일부 노드들을 훈련에 참여시키지 않고 몇개의 노드를 끊어서, 남은 노드들을 통해서만 훈련시키는 방식이다. 이 때 끊어버리는 노드는 랜덤으로 선택한다. pytorch에서는 기본값이 0.5 다. 즉 절반의 노드를 dropout하고 계산한다. 이렇게 함으로써, training하는 과정에서 Overfitting이 발생하지 않게 할 수 있다.
class Classifier(nn.Module):
def __init__(self):
super().__init__()
self.fc1 = nn.Linear(784, 256)
self.fc2 = nn.Linear(256, 128)
self.fc3 = nn.Linear(128, 64)
self.fc4 = nn.Linear(64, 10)
# 0.2정도를 무작위로 골라 dropout한다.
self.dropout = nn.Dropout(p=0.2)
def forward(self, x):
x = x.view(x.shape[0], -1)
x = self.dropout(F.relu(self.fc1(x)))
x = self.dropout(F.relu(self.fc2(x)))
x = self.dropout(F.relu(self.fc3(x)))
# output은 dropout하면 안된다..
x = F.log_softmax(self.fc4(x), dim=1)
return x
dropout은 주의해야할 것이, training 과정에서만 이루어져야 한다는 것이다.
model = Classifier()
criterion = nn.NLLLoss()
optimizer = optim.Adam(model.parameters(), lr=0.003)
epochs = 30
steps = 0
train_losses, test_losses = [], []
for e in range(epochs):
running_loss = 0
for images, labels in trainloader:
optimizer.zero_grad()
log_ps = model(images)
loss = criterion(log_ps, labels)
loss.backward()
optimizer.step()
running_loss += loss.item()
else:
test_loss = 0
accuracy = 0
with torch.no_grad():
# test 과정에 들어간다. dropout을 안하게 된다.
# 정확하게 말하면, dropout 하는 비율이 0이 된다.
model.eval()
for images, labels in testloader:
log_ps = model(images)
test_loss += criterion(log_ps, labels)
ps = torch.exp(log_ps)
top_p, top_class = ps.topk(1, dim=1)
equals = top_class == labels.view(*top_class.shape)

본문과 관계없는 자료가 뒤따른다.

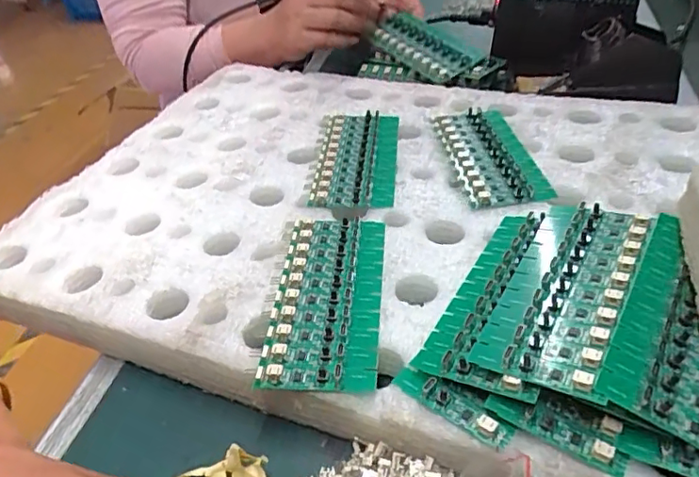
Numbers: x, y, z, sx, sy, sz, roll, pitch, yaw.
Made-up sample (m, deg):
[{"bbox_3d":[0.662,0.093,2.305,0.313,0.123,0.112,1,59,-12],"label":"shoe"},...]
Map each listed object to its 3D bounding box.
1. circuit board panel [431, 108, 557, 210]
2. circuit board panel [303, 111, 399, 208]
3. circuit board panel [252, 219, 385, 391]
[{"bbox_3d":[0.111,-0.068,0.449,0.062,0.011,0.134,-8,39,-2],"label":"circuit board panel"},{"bbox_3d":[0.004,-0.068,0.460,0.067,0.008,0.134,-1,39,7],"label":"circuit board panel"},{"bbox_3d":[-0.012,0.031,0.339,0.062,0.007,0.136,0,39,8],"label":"circuit board panel"}]

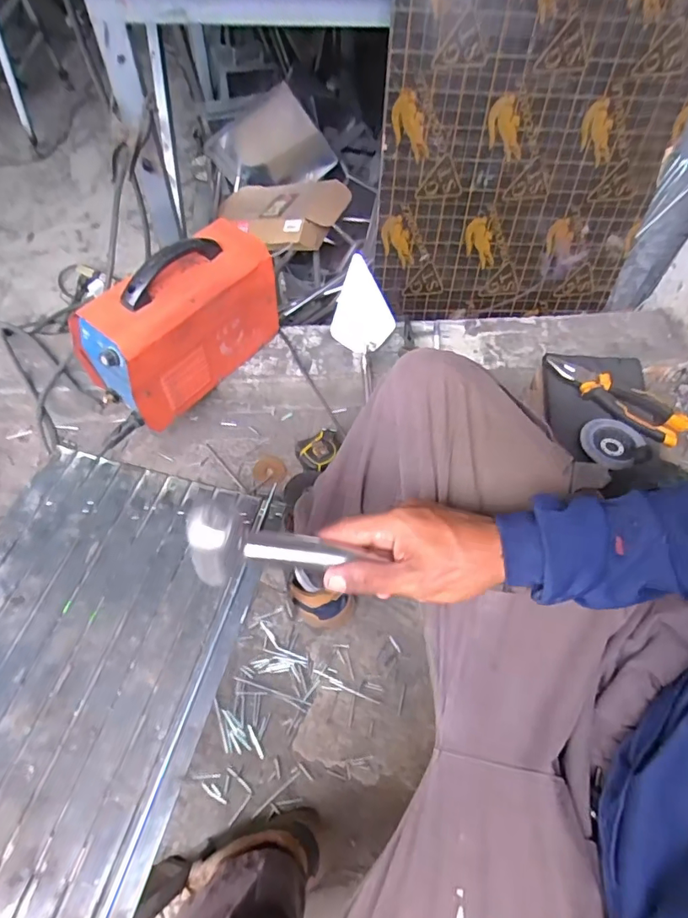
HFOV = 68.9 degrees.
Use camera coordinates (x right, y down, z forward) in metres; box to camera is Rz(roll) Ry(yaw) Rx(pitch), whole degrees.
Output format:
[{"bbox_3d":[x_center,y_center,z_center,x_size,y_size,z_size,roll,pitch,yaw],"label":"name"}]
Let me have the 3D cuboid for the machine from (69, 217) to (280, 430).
[{"bbox_3d":[-0.269,-0.235,0.860,0.332,0.220,0.147,-39,67,-24],"label":"machine"}]

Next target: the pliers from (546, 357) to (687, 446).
[{"bbox_3d":[0.368,-0.089,0.679,0.189,0.017,0.063,41,64,21],"label":"pliers"}]

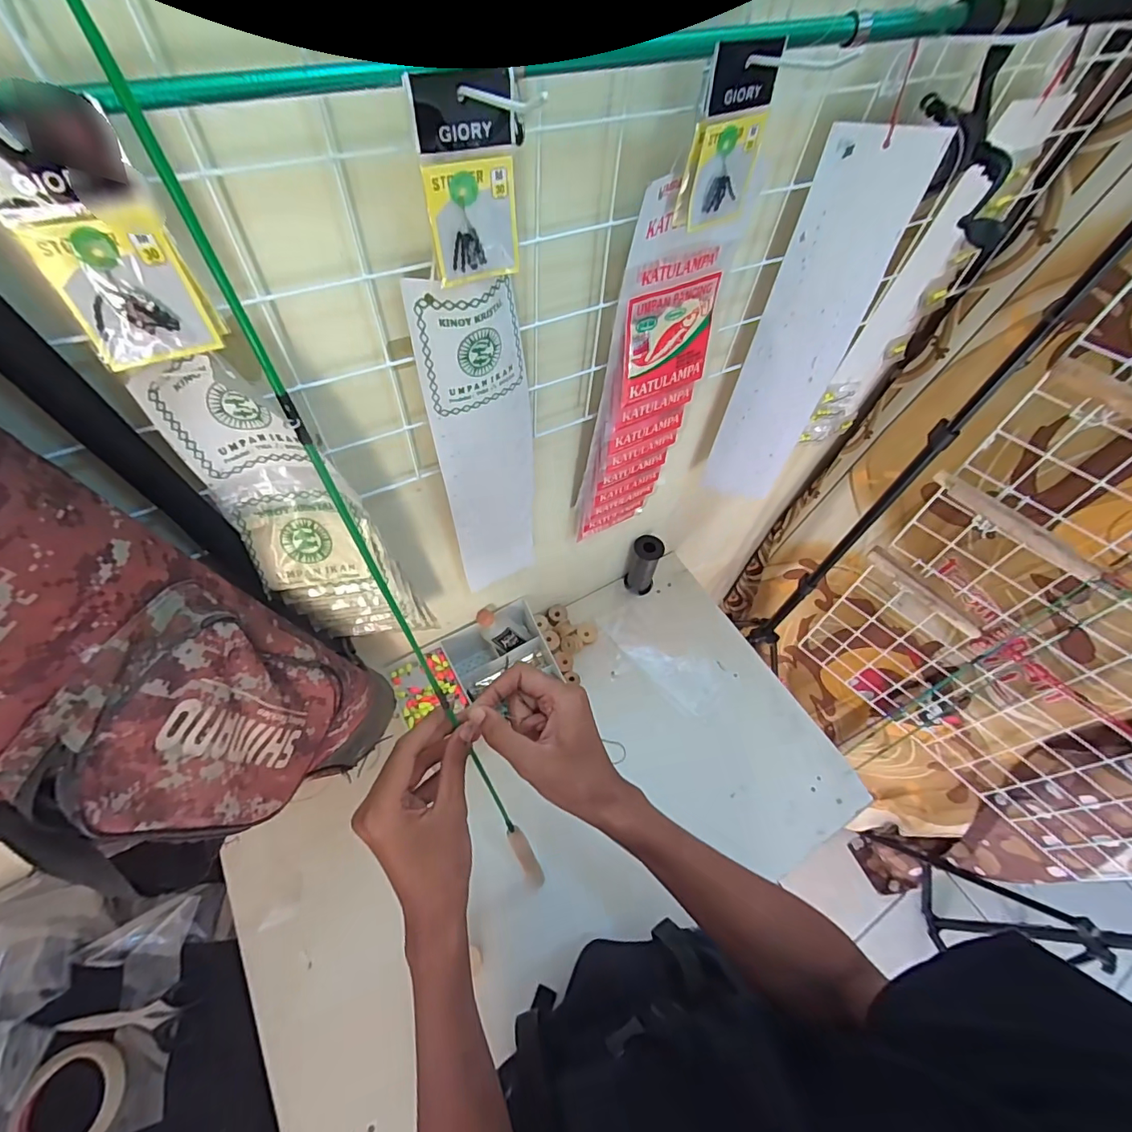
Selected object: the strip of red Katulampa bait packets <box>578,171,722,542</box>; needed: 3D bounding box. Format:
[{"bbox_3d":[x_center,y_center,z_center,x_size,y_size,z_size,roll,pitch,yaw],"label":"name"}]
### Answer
[{"bbox_3d":[0.084,-0.162,0.527,0.118,0.402,0.027,-25,63,-18],"label":"strip of red Katulampa bait packets"}]

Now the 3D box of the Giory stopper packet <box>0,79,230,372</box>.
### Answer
[{"bbox_3d":[-0.202,-0.139,0.219,0.054,0.096,0.019,-24,62,-18],"label":"Giory stopper packet"}]

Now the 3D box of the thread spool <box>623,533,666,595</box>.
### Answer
[{"bbox_3d":[0.135,-0.002,0.864,0.052,0.116,0.050,2,58,-3],"label":"thread spool"}]

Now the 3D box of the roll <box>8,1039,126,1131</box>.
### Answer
[{"bbox_3d":[-0.514,0.556,0.516,0.091,0.019,0.096,2,58,-3],"label":"roll"}]

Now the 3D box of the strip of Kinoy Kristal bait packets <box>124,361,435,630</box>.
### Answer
[{"bbox_3d":[-0.195,-0.017,0.411,0.109,0.318,0.067,-26,63,-19],"label":"strip of Kinoy Kristal bait packets"}]

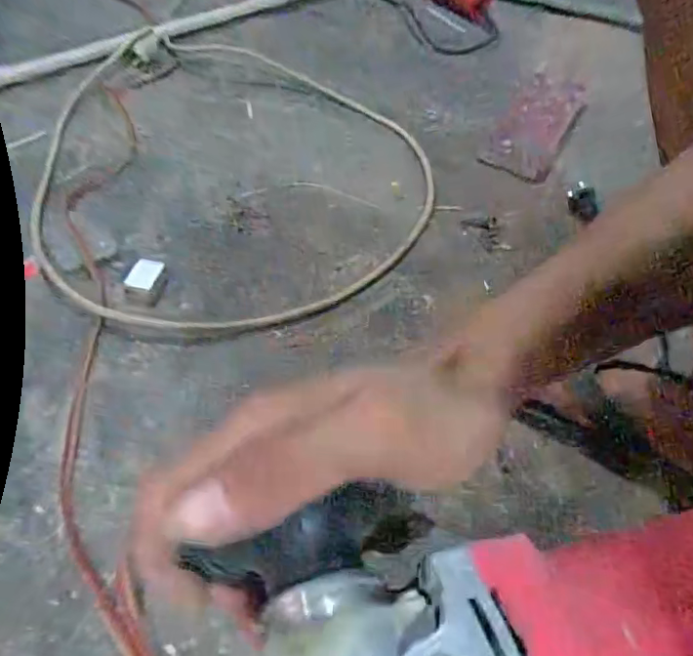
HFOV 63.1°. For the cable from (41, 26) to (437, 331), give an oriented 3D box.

accuracy += torch.mean(equals.type(torch.FloatTensor))
# 다시 트레이닝 과정으로 돌아간다.
model.train()
train_losses.append(running_loss/len(trainloader))
test_losses.append(test_loss/len(testloader))
print("Epoch: {}/{}.. ".format(e+1, epochs),
"Training Loss: {:.3f}.. ".format(train_losses[-1]),
"Test Loss: {:.3f}.. ".format(test_losses[-1]),
"Test Accuracy: {:.3f}".format(accuracy/len(testloader)))
Epoch: 1/30.. Training Loss: 0.602.. Test Loss: 0.508.. Test Accuracy: 0.818
Epoch: 2/30.. Training Loss: 0.482.. Test Loss: 0.454.. Test Accuracy: 0.835
Epoch: 3/30.. Training Loss: 0.450.. Test Loss: 0.429.. Test Accuracy: 0.848
Epoch: 4/30.. Training Loss: 0.434.. Test Loss: 0.418.. Test Accuracy: 0.851
Epoch: 5/30.. Training Loss: 0.416.. Test Loss: 0.431.. Test Accuracy: 0.852
Epoch: 6/30.. Training Loss: 0.413.. Test Loss: 0.399.. Test Accuracy: 0.855
Epoch: 7/30.. Training Loss: 0.405.. Test Loss: 0.394.. Test Accuracy: 0.856
Epoch: 8/30.. Training Loss: 0.397.. Test Loss: 0.386.. Test Accuracy: 0.858
Epoch: 9/30.. Training Loss: 0.392.. Test Loss: 0.412.. Test Accuracy: 0.855
Epoch: 10/30.. Training Loss: 0.388.. Test Loss: 0.380.. Test Accuracy: 0.865
Epoch: 11/30.. Training Loss: 0.383.. Test Loss: 0.376.. Test Accuracy: 0.865
Epoch: 12/30.. Training Loss: 0.375.. Test Loss: 0.392.. Test Accuracy: 0.863
Epoch: 13/30.. Training Loss: 0.380.. Test Loss: 0.382.. Test Accuracy: 0.863
Epoch: 14/30.. Training Loss: 0.374.. Test Loss: 0.370.. Test Accuracy: 0.876
Epoch: 15/30.. Training Loss: 0.368.. Test Loss: 0.385.. Test Accuracy: 0.864
Epoch: 16/30.. Training Loss: 0.371.. Test Loss: 0.371.. Test Accuracy: 0.871
Epoch: 17/30.. Training Loss: 0.358.. Test Loss: 0.392.. Test Accuracy: 0.861
Epoch: 18/30.. Training Loss: 0.354.. Test Loss: 0.371.. Test Accuracy: 0.872
Epoch: 19/30.. Training Loss: 0.354.. Test Loss: 0.373.. Test Accuracy: 0.873
Epoch: 20/30.. Training Loss: 0.353.. Test Loss: 0.386.. Test Accuracy: 0.867
Epoch: 21/30.. Training Loss: 0.361.. Test Loss: 0.388.. Test Accuracy: 0.867
Epoch: 22/30.. Training Loss: 0.350.. Test Loss: 0.385.. Test Accuracy: 0.869
Epoch: 23/30.. Training Loss: 0.353.. Test Loss: 0.371.. Test Accuracy: 0.869
Epoch: 24/30.. Training Loss: 0.343.. Test Loss: 0.368.. Test Accuracy: 0.872
Epoch: 25/30.. Training Loss: 0.351.. Test Loss: 0.378.. Test Accuracy: 0.875
Epoch: 26/30.. Training Loss: 0.339.. Test Loss: 0.371.. Test Accuracy: 0.872
Epoch: 27/30.. Training Loss: 0.351.. Test Loss: 0.372.. Test Accuracy: 0.875
Epoch: 28/30.. Training Loss: 0.350.. Test Loss: 0.375.. Test Accuracy: 0.871
Epoch: 29/30.. Training Loss: 0.353.. Test Loss: 0.391.. Test Accuracy: 0.875
Epoch: 30/30.. Training Loss: 0.340.. Test Loss: 0.385.. Test Accuracy: 0.876
다시 결과를 보자.
plt.plot(train_losses, label='Training loss')
plt.plot(test_losses, label='Validation loss')
plt.legend(frameon=False)
dropout이 overfitting을 방지해 주는 것을 알 수 있다.